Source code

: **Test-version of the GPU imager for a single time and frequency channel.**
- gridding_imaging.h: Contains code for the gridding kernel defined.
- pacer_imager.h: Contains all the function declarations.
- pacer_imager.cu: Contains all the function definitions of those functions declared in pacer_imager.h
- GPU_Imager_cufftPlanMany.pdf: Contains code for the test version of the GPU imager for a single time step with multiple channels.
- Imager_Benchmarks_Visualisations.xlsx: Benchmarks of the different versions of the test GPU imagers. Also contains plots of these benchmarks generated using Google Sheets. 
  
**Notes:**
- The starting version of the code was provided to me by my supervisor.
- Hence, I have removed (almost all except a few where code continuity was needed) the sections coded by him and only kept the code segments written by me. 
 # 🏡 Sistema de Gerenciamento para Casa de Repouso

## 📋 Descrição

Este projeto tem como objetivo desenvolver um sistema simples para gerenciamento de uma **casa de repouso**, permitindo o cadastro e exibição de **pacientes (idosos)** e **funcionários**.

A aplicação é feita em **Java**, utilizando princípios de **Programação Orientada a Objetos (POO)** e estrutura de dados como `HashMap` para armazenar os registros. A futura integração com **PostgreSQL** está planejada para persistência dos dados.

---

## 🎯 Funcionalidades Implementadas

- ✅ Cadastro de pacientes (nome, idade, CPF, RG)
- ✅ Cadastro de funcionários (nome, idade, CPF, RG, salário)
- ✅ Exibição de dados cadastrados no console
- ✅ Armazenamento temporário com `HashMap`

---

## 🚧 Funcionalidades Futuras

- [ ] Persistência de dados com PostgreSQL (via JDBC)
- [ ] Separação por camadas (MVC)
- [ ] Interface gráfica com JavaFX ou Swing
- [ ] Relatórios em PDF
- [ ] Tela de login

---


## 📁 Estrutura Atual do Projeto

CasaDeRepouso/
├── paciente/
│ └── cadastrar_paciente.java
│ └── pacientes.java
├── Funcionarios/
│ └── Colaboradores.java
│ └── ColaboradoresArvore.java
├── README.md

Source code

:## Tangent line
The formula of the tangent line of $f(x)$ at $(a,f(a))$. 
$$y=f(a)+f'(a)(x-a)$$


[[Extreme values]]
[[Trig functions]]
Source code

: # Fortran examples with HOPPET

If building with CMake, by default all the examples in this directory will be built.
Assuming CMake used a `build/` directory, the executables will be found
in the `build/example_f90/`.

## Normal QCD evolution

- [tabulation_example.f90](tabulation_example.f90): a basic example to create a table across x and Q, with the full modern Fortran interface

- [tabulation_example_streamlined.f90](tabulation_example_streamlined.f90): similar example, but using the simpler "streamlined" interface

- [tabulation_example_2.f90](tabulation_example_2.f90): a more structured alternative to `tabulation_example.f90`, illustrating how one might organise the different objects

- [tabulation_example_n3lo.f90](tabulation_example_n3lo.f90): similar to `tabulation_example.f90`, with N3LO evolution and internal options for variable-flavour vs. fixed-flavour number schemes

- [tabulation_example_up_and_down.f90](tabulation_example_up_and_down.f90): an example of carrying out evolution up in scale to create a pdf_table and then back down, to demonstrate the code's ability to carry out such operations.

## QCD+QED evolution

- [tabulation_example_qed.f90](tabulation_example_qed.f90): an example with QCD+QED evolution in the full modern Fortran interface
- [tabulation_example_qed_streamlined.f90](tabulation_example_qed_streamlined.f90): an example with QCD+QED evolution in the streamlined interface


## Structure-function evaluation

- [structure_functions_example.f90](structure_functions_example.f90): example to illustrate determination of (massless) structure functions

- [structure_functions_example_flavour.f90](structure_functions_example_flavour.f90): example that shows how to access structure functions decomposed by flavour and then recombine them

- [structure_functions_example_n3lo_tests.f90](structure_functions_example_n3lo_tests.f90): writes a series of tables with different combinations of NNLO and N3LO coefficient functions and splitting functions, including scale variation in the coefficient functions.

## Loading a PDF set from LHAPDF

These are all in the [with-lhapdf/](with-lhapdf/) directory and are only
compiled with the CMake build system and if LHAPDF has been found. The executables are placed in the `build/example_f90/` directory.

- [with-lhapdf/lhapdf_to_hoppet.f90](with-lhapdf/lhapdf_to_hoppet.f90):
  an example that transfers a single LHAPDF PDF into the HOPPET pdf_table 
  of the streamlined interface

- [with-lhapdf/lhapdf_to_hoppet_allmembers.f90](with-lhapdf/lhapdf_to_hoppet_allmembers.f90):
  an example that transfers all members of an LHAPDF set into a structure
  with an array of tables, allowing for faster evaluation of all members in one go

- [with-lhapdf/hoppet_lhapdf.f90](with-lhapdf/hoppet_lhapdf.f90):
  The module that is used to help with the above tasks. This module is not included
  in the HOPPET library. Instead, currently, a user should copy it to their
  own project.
* * *
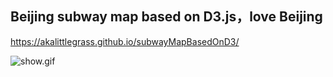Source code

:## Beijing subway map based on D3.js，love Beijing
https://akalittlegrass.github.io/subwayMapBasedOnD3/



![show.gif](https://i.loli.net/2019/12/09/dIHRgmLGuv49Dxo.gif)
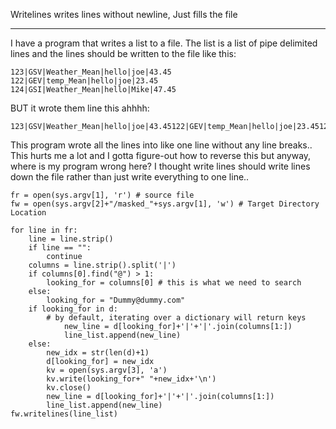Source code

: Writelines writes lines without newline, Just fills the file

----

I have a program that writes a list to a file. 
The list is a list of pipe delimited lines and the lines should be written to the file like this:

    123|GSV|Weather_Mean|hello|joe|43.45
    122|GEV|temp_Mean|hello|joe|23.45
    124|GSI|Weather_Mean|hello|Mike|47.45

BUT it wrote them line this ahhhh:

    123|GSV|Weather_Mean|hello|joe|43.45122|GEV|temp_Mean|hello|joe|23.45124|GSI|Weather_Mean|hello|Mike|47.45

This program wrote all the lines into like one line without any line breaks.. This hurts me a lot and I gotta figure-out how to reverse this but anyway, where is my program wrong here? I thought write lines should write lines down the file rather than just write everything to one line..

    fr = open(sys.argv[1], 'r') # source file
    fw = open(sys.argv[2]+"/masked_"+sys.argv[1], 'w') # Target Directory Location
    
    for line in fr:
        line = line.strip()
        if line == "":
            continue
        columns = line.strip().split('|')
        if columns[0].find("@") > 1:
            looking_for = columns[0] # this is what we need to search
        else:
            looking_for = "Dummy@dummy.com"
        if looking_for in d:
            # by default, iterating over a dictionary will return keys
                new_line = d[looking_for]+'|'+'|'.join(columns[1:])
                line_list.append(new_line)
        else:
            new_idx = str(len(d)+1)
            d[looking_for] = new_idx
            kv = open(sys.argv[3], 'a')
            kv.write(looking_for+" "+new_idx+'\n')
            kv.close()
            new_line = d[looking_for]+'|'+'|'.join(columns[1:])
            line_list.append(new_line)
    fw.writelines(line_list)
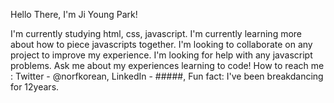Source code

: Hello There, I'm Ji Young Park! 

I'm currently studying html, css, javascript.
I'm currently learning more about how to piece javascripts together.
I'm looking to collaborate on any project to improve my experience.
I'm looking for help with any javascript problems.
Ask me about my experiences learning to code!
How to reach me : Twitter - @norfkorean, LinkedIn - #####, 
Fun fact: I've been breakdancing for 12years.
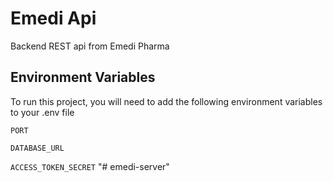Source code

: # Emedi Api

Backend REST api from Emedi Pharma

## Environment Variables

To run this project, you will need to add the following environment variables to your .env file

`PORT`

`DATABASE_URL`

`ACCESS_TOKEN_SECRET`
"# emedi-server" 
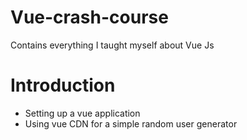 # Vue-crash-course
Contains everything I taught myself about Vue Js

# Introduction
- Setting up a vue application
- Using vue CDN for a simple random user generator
* * *
TO DO:
Gather up every line from the listing above in which the word "used" occurs.

ANSWER BOX:
Assuming CMake used a `build/` directory, the executables will be found
  The module that is used to help with the above tasks. This module is not included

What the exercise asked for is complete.